---- SUPPLIED RECORDS

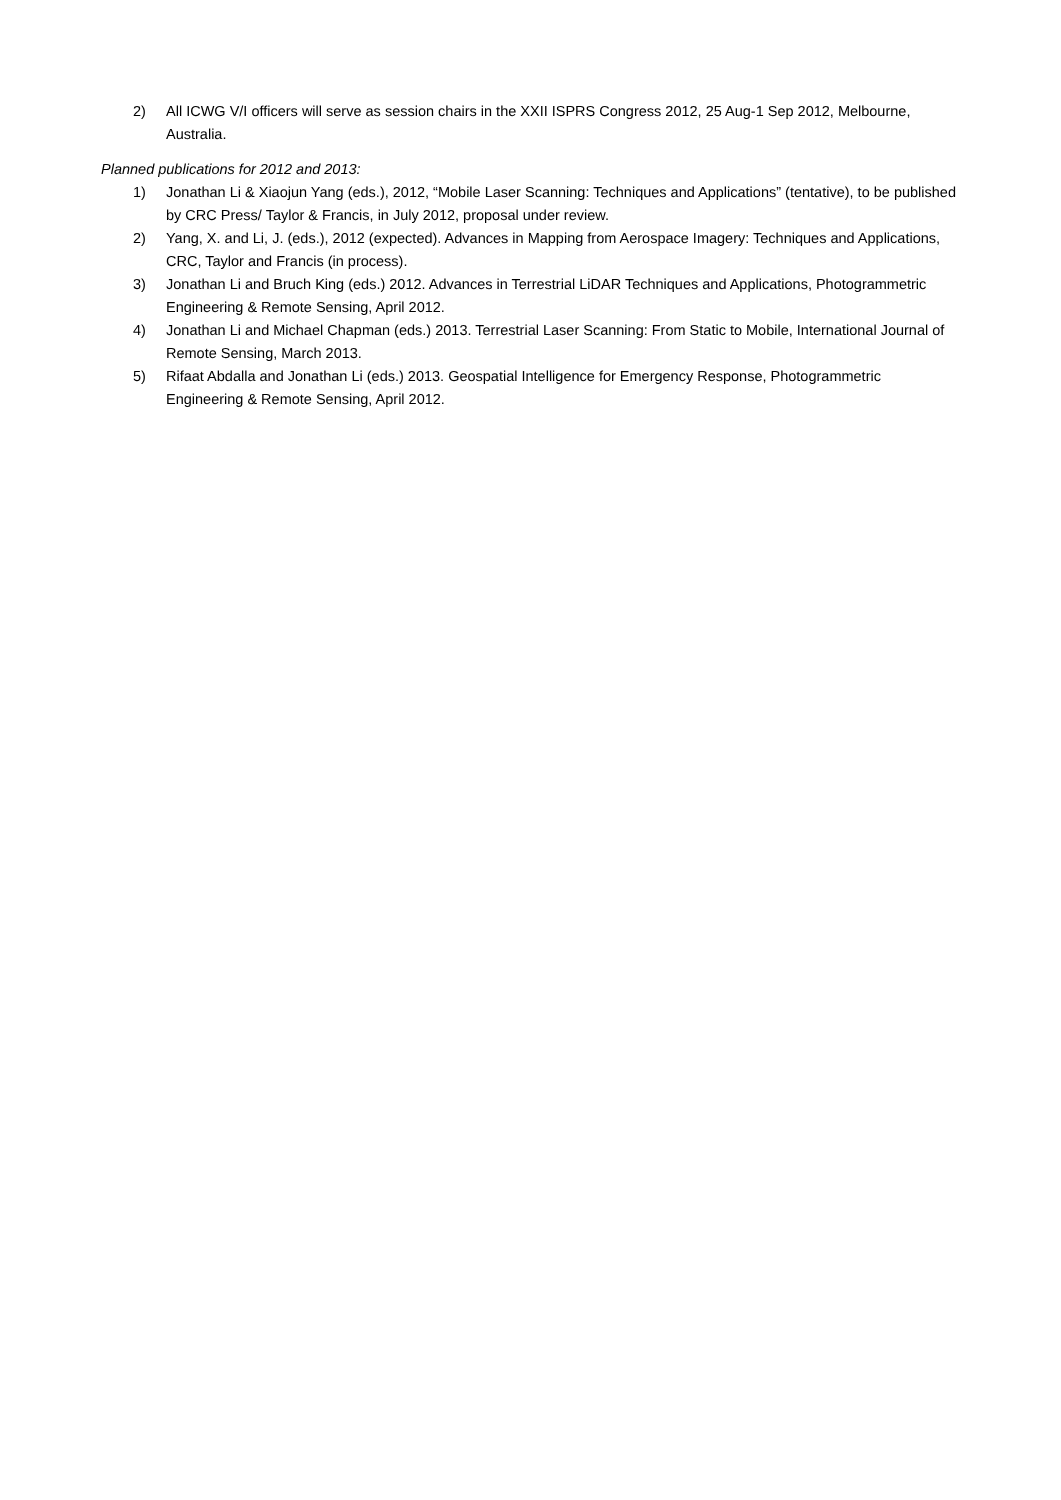2) All ICWG V/I officers will serve as session chairs in the XXII ISPRS Congress 2012, 25 Aug-1 Sep 2012, Melbourne, Australia.
Planned publications for 2012 and 2013:
1) Jonathan Li & Xiaojun Yang (eds.), 2012, “Mobile Laser Scanning: Techniques and Applications” (tentative), to be published by CRC Press/ Taylor & Francis, in July 2012, proposal under review.
2) Yang, X. and Li, J. (eds.), 2012 (expected). Advances in Mapping from Aerospace Imagery: Techniques and Applications, CRC, Taylor and Francis (in process).
3) Jonathan Li and Bruch King (eds.) 2012. Advances in Terrestrial LiDAR Techniques and Applications, Photogrammetric Engineering & Remote Sensing, April 2012.
4) Jonathan Li and Michael Chapman (eds.) 2013. Terrestrial Laser Scanning: From Static to Mobile, International Journal of Remote Sensing, March 2013.
5) Rifaat Abdalla and Jonathan Li (eds.) 2013. Geospatial Intelligence for Emergency Response, Photogrammetric Engineering & Remote Sensing, April 2012.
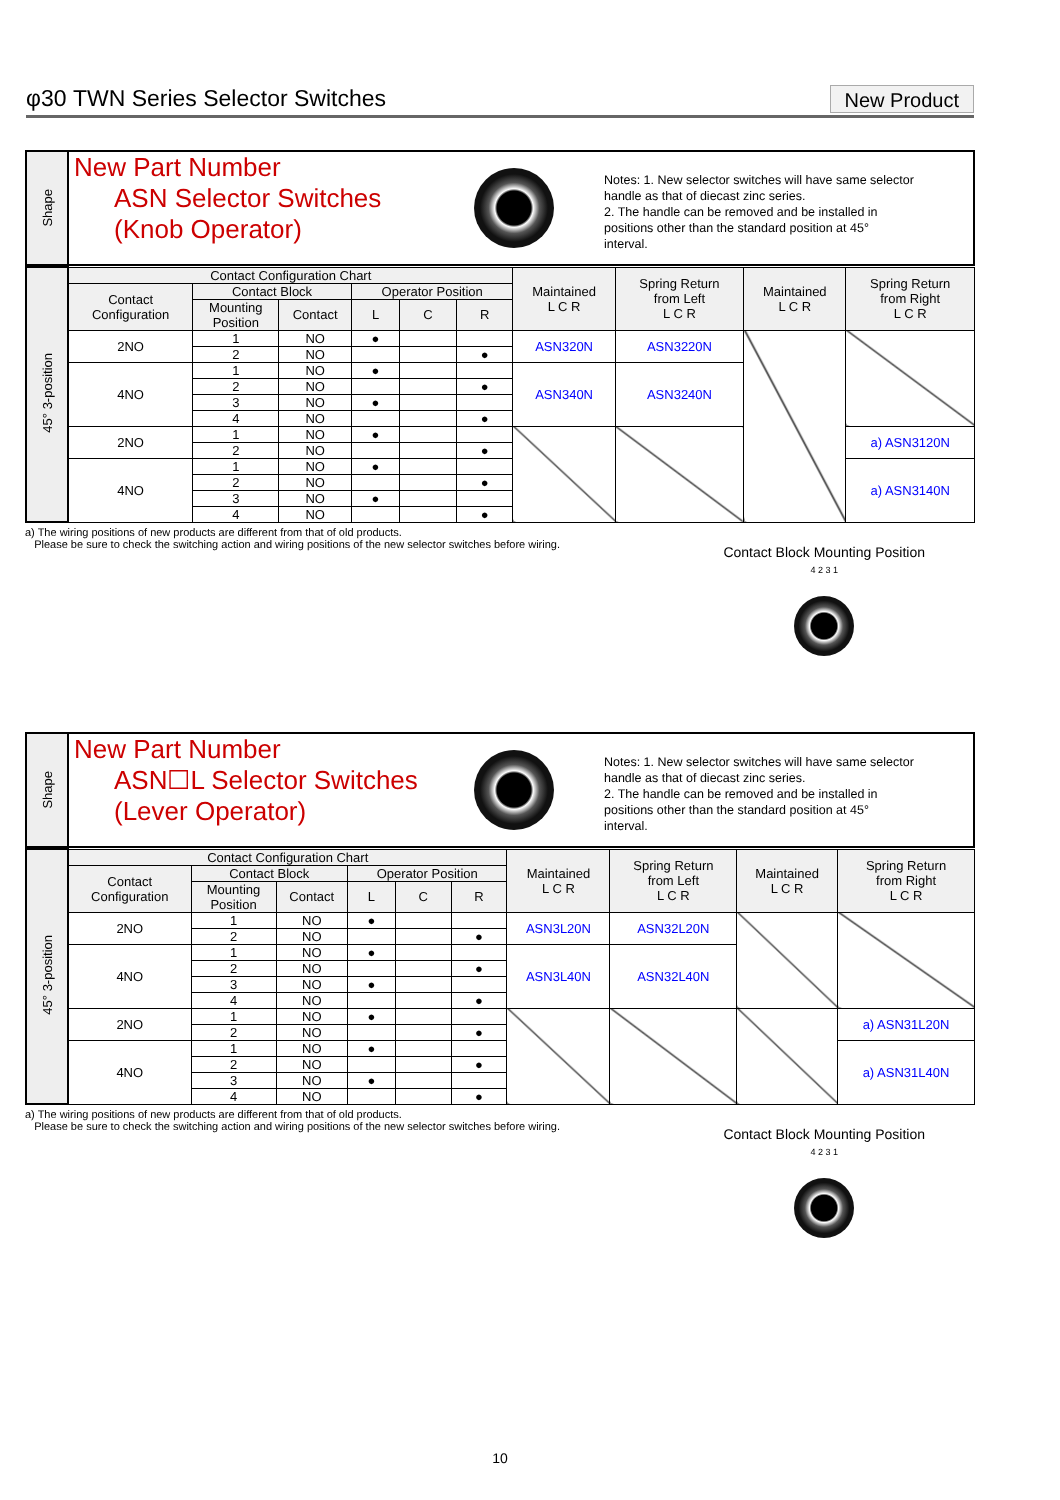φ30 TWN Series Selector Switches
New Product
Shape
New Part Number
ASN Selector Switches
(Knob Operator)
Notes: 1. New selector switches will have same selector
handle as that of diecast zinc series.
2. The handle can be removed and be installed in
positions other than the standard position at 45°
interval.
| 45° 3-position | Contact Configuration Chart | | | | | | Maintained L C R | Spring Return from Left L C R | Maintained L C R | Spring Return from Right L C R |
| | Contact Configuration | Contact Block | | Operator Position | | | | | | |
| | | Mounting Position | Contact | L | C | R | | | | |
| | 2NO | 1 | NO | ● | | | ASN320N | ASN3220N | | |
| | | 2 | NO | | | ● | | | | |
| | 4NO | 1 | NO | ● | | | ASN340N | ASN3240N | | |
| | | 2 | NO | | | ● | | | | |
| | | 3 | NO | ● | | | | | | |
| | | 4 | NO | | | ● | | | | |
| | 2NO | 1 | NO | ● | | | | | | a) ASN3120N |
| | | 2 | NO | | | ● | | | | |
| | 4NO | 1 | NO | ● | | | | | | a) ASN3140N |
| | | 2 | NO | | | ● | | | | |
| | | 3 | NO | ● | | | | | | |
| | | 4 | NO | | | ● | | | | |
a) The wiring positions of new products are different from that of old products.
Please be sure to check the switching action and wiring positions of the new selector switches before wiring.
Contact Block Mounting Position
4 2 3 1
Shape
New Part Number
ASN☐L Selector Switches
(Lever Operator)
Notes: 1. New selector switches will have same selector
handle as that of diecast zinc series.
2. The handle can be removed and be installed in
positions other than the standard position at 45°
interval.
| 45° 3-position | Contact Configuration Chart | | | | | | Maintained L C R | Spring Return from Left L C R | Maintained L C R | Spring Return from Right L C R |
| | Contact Configuration | Contact Block | | Operator Position | | | | | | |
| | | Mounting Position | Contact | L | C | R | | | | |
| | 2NO | 1 | NO | ● | | | ASN3L20N | ASN32L20N | | |
| | | 2 | NO | | | ● | | | | |
| | 4NO | 1 | NO | ● | | | ASN3L40N | ASN32L40N | | |
| | | 2 | NO | | | ● | | | | |
| | | 3 | NO | ● | | | | | | |
| | | 4 | NO | | | ● | | | | |
| | 2NO | 1 | NO | ● | | | | | | a) ASN31L20N |
| | | 2 | NO | | | ● | | | | |
| | 4NO | 1 | NO | ● | | | | | | a) ASN31L40N |
| | | 2 | NO | | | ● | | | | |
| | | 3 | NO | ● | | | | | | |
| | | 4 | NO | | | ● | | | | |
a) The wiring positions of new products are different from that of old products.
Please be sure to check the switching action and wiring positions of the new selector switches before wiring.
Contact Block Mounting Position
4 2 3 1
10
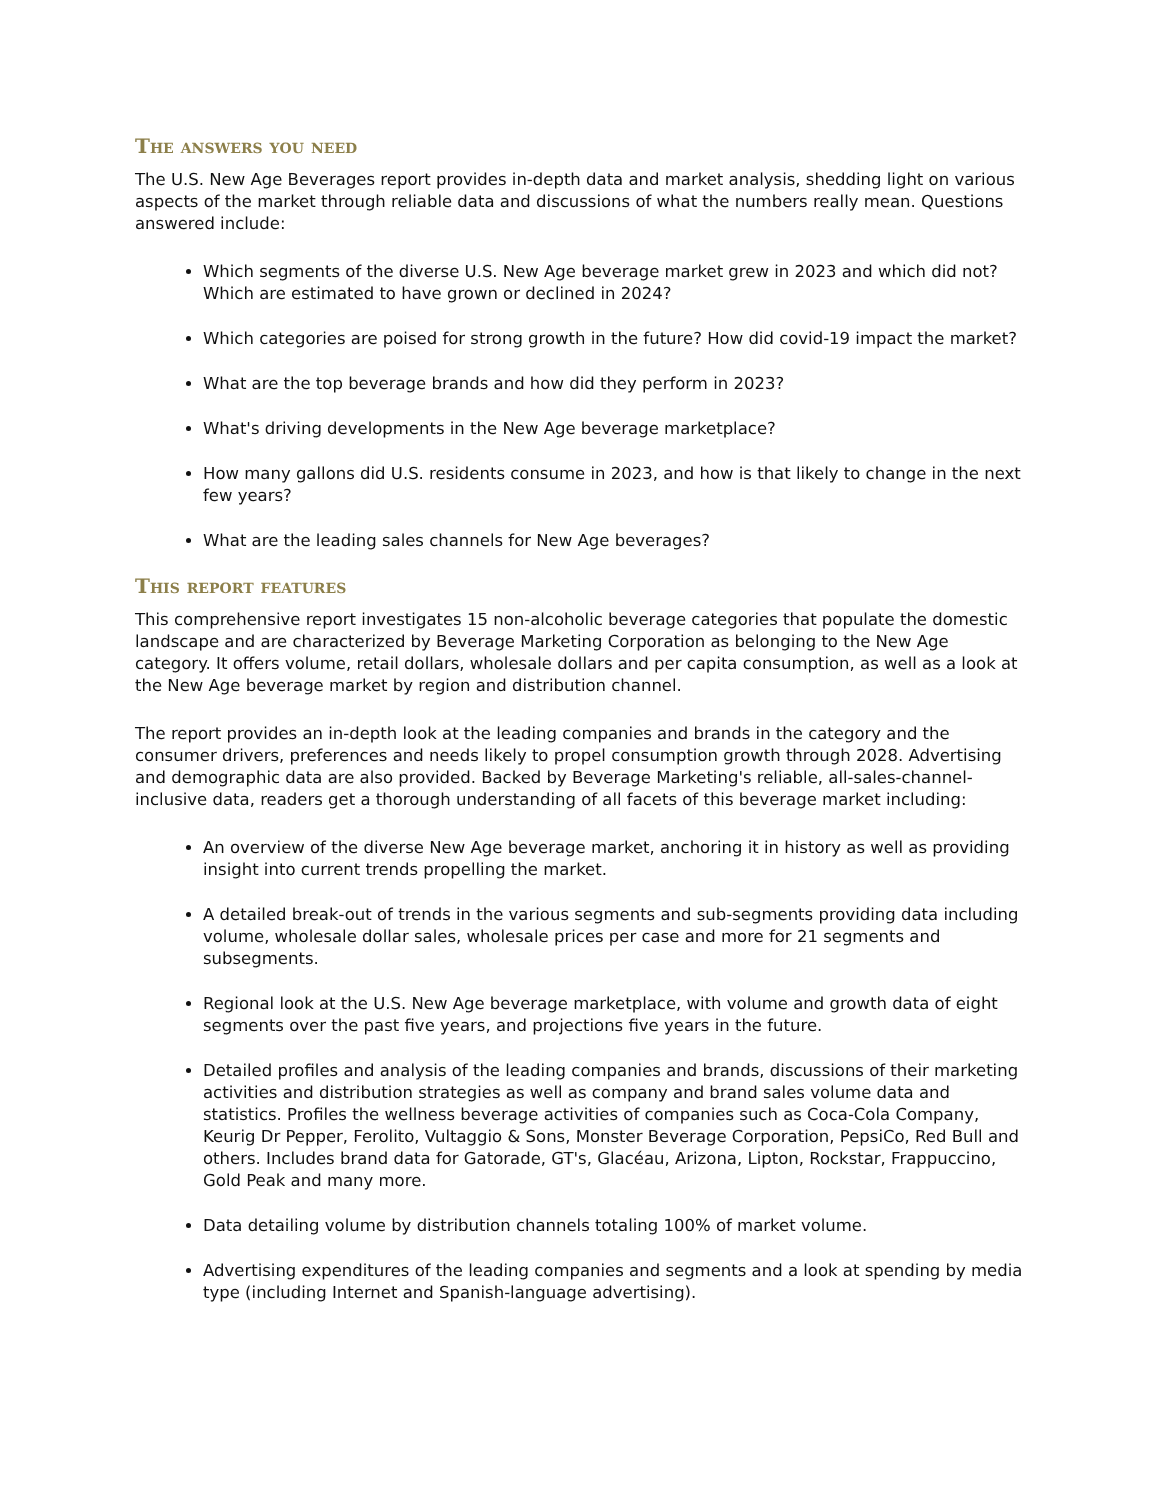The answers you need
The U.S. New Age Beverages report provides in-depth data and market analysis, shedding light on various aspects of the market through reliable data and discussions of what the numbers really mean. Questions answered include:
Which segments of the diverse U.S. New Age beverage market grew in 2023 and which did not? Which are estimated to have grown or declined in 2024?
Which categories are poised for strong growth in the future? How did covid-19 impact the market?
What are the top beverage brands and how did they perform in 2023?
What's driving developments in the New Age beverage marketplace?
How many gallons did U.S. residents consume in 2023, and how is that likely to change in the next few years?
What are the leading sales channels for New Age beverages?
This report features
This comprehensive report investigates 15 non-alcoholic beverage categories that populate the domestic landscape and are characterized by Beverage Marketing Corporation as belonging to the New Age category. It offers volume, retail dollars, wholesale dollars and per capita consumption, as well as a look at the New Age beverage market by region and distribution channel.
The report provides an in-depth look at the leading companies and brands in the category and the consumer drivers, preferences and needs likely to propel consumption growth through 2028. Advertising and demographic data are also provided. Backed by Beverage Marketing's reliable, all-sales-channel-inclusive data, readers get a thorough understanding of all facets of this beverage market including:
An overview of the diverse New Age beverage market, anchoring it in history as well as providing insight into current trends propelling the market.
A detailed break-out of trends in the various segments and sub-segments providing data including volume, wholesale dollar sales, wholesale prices per case and more for 21 segments and subsegments.
Regional look at the U.S. New Age beverage marketplace, with volume and growth data of eight segments over the past five years, and projections five years in the future.
Detailed profiles and analysis of the leading companies and brands, discussions of their marketing activities and distribution strategies as well as company and brand sales volume data and statistics. Profiles the wellness beverage activities of companies such as Coca-Cola Company, Keurig Dr Pepper, Ferolito, Vultaggio & Sons, Monster Beverage Corporation, PepsiCo, Red Bull and others. Includes brand data for Gatorade, GT's, Glacéau, Arizona, Lipton, Rockstar, Frappuccino, Gold Peak and many more.
Data detailing volume by distribution channels totaling 100% of market volume.
Advertising expenditures of the leading companies and segments and a look at spending by media type (including Internet and Spanish-language advertising).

--------

▸ TASK GOAL
Please give back all the records above word for word, with no pictures included.

▸ ANSWER SECTION
2) All ICWG V/I officers will serve as session chairs in the XXII ISPRS Congress 2012, 25 Aug-1 Sep 2012, Melbourne, Australia.
Planned publications for 2012 and 2013:
1) Jonathan Li & Xiaojun Yang (eds.), 2012, “Mobile Laser Scanning: Techniques and Applications” (tentative), to be published by CRC Press/ Taylor & Francis, in July 2012, proposal under review.
2) Yang, X. and Li, J. (eds.), 2012 (expected). Advances in Mapping from Aerospace Imagery: Techniques and Applications, CRC, Taylor and Francis (in process).
3) Jonathan Li and Bruch King (eds.) 2012. Advances in Terrestrial LiDAR Techniques and Applications, Photogrammetric Engineering & Remote Sensing, April 2012.
4) Jonathan Li and Michael Chapman (eds.) 2013. Terrestrial Laser Scanning: From Static to Mobile, International Journal of Remote Sensing, March 2013.
5) Rifaat Abdalla and Jonathan Li (eds.) 2013. Geospatial Intelligence for Emergency Response, Photogrammetric Engineering & Remote Sensing, April 2012.
φ30 TWN Series Selector Switches
New Product
Shape
New Part Number
ASN Selector Switches
(Knob Operator)
Notes: 1. New selector switches will have same selector
handle as that of diecast zinc series.
2. The handle can be removed and be installed in
positions other than the standard position at 45°
interval.
| 45° 3-position | Contact Configuration Chart | | | | | | Maintained L C R | Spring Return from Left L C R | Maintained L C R | Spring Return from Right L C R |
| | Contact Configuration | Contact Block | | Operator Position | | | | | | |
| | | Mounting Position | Contact | L | C | R | | | | |
| | 2NO | 1 | NO | ● | | | ASN320N | ASN3220N | | |
| | | 2 | NO | | | ● | | | | |
| | 4NO | 1 | NO | ● | | | ASN340N | ASN3240N | | |
| | | 2 | NO | | | ● | | | | |
| | | 3 | NO | ● | | | | | | |
| | | 4 | NO | | | ● | | | | |
| | 2NO | 1 | NO | ● | | | | | | a) ASN3120N |
| | | 2 | NO | | | ● | | | | |
| | 4NO | 1 | NO | ● | | | | | | a) ASN3140N |
| | | 2 | NO | | | ● | | | | |
| | | 3 | NO | ● | | | | | | |
| | | 4 | NO | | | ● | | | | |
a) The wiring positions of new products are different from that of old products.
Please be sure to check the switching action and wiring positions of the new selector switches before wiring.
Contact Block Mounting Position
4 2 3 1
Shape
New Part Number
ASN☐L Selector Switches
(Lever Operator)
Notes: 1. New selector switches will have same selector
handle as that of diecast zinc series.
2. The handle can be removed and be installed in
positions other than the standard position at 45°
interval.
| 45° 3-position | Contact Configuration Chart | | | | | | Maintained L C R | Spring Return from Left L C R | Maintained L C R | Spring Return from Right L C R |
| | Contact Configuration | Contact Block | | Operator Position | | | | | | |
| | | Mounting Position | Contact | L | C | R | | | | |
| | 2NO | 1 | NO | ● | | | ASN3L20N | ASN32L20N | | |
| | | 2 | NO | | | ● | | | | |
| | 4NO | 1 | NO | ● | | | ASN3L40N | ASN32L40N | | |
| | | 2 | NO | | | ● | | | | |
| | | 3 | NO | ● | | | | | | |
| | | 4 | NO | | | ● | | | | |
| | 2NO | 1 | NO | ● | | | | | | a) ASN31L20N |
| | | 2 | NO | | | ● | | | | |
| | 4NO | 1 | NO | ● | | | | | | a) ASN31L40N |
| | | 2 | NO | | | ● | | | | |
| | | 3 | NO | ● | | | | | | |
| | | 4 | NO | | | ● | | | | |
a) The wiring positions of new products are different from that of old products.
Please be sure to check the switching action and wiring positions of the new selector switches before wiring.
Contact Block Mounting Position
4 2 3 1
10
The answers you need
The U.S. New Age Beverages report provides in-depth data and market analysis, shedding light on various aspects of the market through reliable data and discussions of what the numbers really mean. Questions answered include:
Which segments of the diverse U.S. New Age beverage market grew in 2023 and which did not? Which are estimated to have grown or declined in 2024?
Which categories are poised for strong growth in the future? How did covid-19 impact the market?
What are the top beverage brands and how did they perform in 2023?
What's driving developments in the New Age beverage marketplace?
How many gallons did U.S. residents consume in 2023, and how is that likely to change in the next few years?
What are the leading sales channels for New Age beverages?
This report features
This comprehensive report investigates 15 non-alcoholic beverage categories that populate the domestic landscape and are characterized by Beverage Marketing Corporation as belonging to the New Age category. It offers volume, retail dollars, wholesale dollars and per capita consumption, as well as a look at the New Age beverage market by region and distribution channel.
The report provides an in-depth look at the leading companies and brands in the category and the consumer drivers, preferences and needs likely to propel consumption growth through 2028. Advertising and demographic data are also provided. Backed by Beverage Marketing's reliable, all-sales-channel-inclusive data, readers get a thorough understanding of all facets of this beverage market including:
An overview of the diverse New Age beverage market, anchoring it in history as well as providing insight into current trends propelling the market.
A detailed break-out of trends in the various segments and sub-segments providing data including volume, wholesale dollar sales, wholesale prices per case and more for 21 segments and subsegments.
Regional look at the U.S. New Age beverage marketplace, with volume and growth data of eight segments over the past five years, and projections five years in the future.
Detailed profiles and analysis of the leading companies and brands, discussions of their marketing activities and distribution strategies as well as company and brand sales volume data and statistics. Profiles the wellness beverage activities of companies such as Coca-Cola Company, Keurig Dr Pepper, Ferolito, Vultaggio & Sons, Monster Beverage Corporation, PepsiCo, Red Bull and others. Includes brand data for Gatorade, GT's, Glacéau, Arizona, Lipton, Rockstar, Frappuccino, Gold Peak and many more.
Data detailing volume by distribution channels totaling 100% of market volume.
Advertising expenditures of the leading companies and segments and a look at spending by media type (including Internet and Spanish-language advertising).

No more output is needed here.